MADRID (Reuters) - Spain's bad bank will start with equity of 5 billion euros ($6.35 billion) and international investors are likely to focus on buying assets instead of becoming shareholders, a bank aid fund director said.
The start up amount includes 1 billion euros in capital and 4 billion euros in subordinated debt, Antonio Carrascosa, managing director of the bank restructuring fund (FROB), said.
"The interest from international investors is more focused on the second stage of the process when the assets transferred to the bad bank can be sold, whereas national banks are seen more likely becoming shareholders," Carrascosa said during a presentation of Spain's bank restructuring process.
The bad bank is a condition for Spain to receive up to 100 billion euros in European aid for crippled lenders. Economy Minister Luis de Guindos said on Monday he expected to apply for between 35 billion and 40 billion euros of that aid.
The bad bank, due to be up and running by the end of November, will have a maximum asset volume of 90 billion euros.
It will initially receive assets from four state-rescued banks, including Bankia (BKIA.MC), worth 45 billion euros but is expected to manage assets worth 60 billion euros over time.
Sources told Reuters earlier this month that Spain's main banks, Santander (SAN.MC), BBVA (BBVA.MC) and Caixabank (CABK.MC) would likely be the main investors in the bad bank.
"If foreign investors make up 10 percent of the equity tranche that would be great news, and if we don't achieve that we would need more domestic investors," Carrascosa said.

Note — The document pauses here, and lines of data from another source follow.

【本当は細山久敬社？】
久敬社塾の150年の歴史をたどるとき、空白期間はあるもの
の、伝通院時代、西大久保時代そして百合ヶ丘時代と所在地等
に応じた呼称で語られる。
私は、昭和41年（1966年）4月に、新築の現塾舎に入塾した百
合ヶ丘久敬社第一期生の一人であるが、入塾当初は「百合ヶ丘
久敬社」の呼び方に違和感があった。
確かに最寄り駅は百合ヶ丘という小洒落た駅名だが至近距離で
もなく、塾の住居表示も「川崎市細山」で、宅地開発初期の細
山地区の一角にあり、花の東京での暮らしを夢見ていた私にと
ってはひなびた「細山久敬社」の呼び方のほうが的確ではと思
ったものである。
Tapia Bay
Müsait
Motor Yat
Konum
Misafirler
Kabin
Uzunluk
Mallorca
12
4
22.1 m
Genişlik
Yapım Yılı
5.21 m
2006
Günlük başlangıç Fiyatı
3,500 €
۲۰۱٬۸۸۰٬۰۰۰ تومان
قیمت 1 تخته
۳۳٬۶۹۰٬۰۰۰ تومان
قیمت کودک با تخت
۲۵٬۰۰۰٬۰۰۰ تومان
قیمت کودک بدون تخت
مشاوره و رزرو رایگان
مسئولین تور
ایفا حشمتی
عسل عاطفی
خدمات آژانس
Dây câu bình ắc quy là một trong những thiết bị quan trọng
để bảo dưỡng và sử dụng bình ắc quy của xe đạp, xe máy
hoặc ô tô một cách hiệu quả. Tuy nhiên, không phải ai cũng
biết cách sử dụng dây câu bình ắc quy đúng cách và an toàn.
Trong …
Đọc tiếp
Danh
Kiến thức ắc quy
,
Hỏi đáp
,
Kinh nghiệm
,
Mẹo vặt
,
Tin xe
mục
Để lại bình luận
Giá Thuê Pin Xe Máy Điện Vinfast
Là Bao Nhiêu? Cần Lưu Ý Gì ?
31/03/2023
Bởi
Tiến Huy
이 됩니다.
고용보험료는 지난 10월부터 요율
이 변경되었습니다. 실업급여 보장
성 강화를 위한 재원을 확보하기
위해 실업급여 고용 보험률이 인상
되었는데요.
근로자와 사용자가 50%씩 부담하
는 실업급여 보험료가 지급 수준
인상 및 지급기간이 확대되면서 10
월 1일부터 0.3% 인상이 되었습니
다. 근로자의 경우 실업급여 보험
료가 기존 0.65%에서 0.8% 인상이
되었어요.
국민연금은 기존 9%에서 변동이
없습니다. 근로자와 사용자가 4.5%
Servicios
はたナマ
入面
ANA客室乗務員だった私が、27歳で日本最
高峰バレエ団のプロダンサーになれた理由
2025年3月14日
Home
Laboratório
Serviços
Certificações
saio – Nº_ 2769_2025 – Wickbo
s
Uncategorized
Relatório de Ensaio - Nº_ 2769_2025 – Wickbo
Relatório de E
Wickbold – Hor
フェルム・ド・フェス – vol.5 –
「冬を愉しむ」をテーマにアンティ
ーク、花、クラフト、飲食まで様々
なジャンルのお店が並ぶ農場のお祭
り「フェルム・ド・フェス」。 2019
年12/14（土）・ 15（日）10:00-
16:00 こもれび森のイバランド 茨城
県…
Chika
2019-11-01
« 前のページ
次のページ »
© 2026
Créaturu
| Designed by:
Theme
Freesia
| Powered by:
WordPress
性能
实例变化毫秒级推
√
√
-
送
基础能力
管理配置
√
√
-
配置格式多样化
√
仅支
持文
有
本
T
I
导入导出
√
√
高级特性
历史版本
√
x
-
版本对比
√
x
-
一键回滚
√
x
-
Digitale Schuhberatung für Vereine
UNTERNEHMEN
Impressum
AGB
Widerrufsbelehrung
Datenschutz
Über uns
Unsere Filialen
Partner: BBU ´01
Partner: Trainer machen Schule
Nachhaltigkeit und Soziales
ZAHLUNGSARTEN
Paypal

Spain's government wants to keep its stake in the bad bank below 50 percent to reduce the burden on state finances and a direct impact on public debt and expects private investors to own at least 55 percent.
The Spanish government is applying steep discounts to property assets transferred into the bad bank and has pledged significant returns in a move to lure reluctant investors [ID:nL5E8LTHYG].
Since peaking in 2007, housing prices have fallen around 30 percent on average but analysts consider the bottom of the market may still be two years off, with prices potentially falling a further 20-30 percent.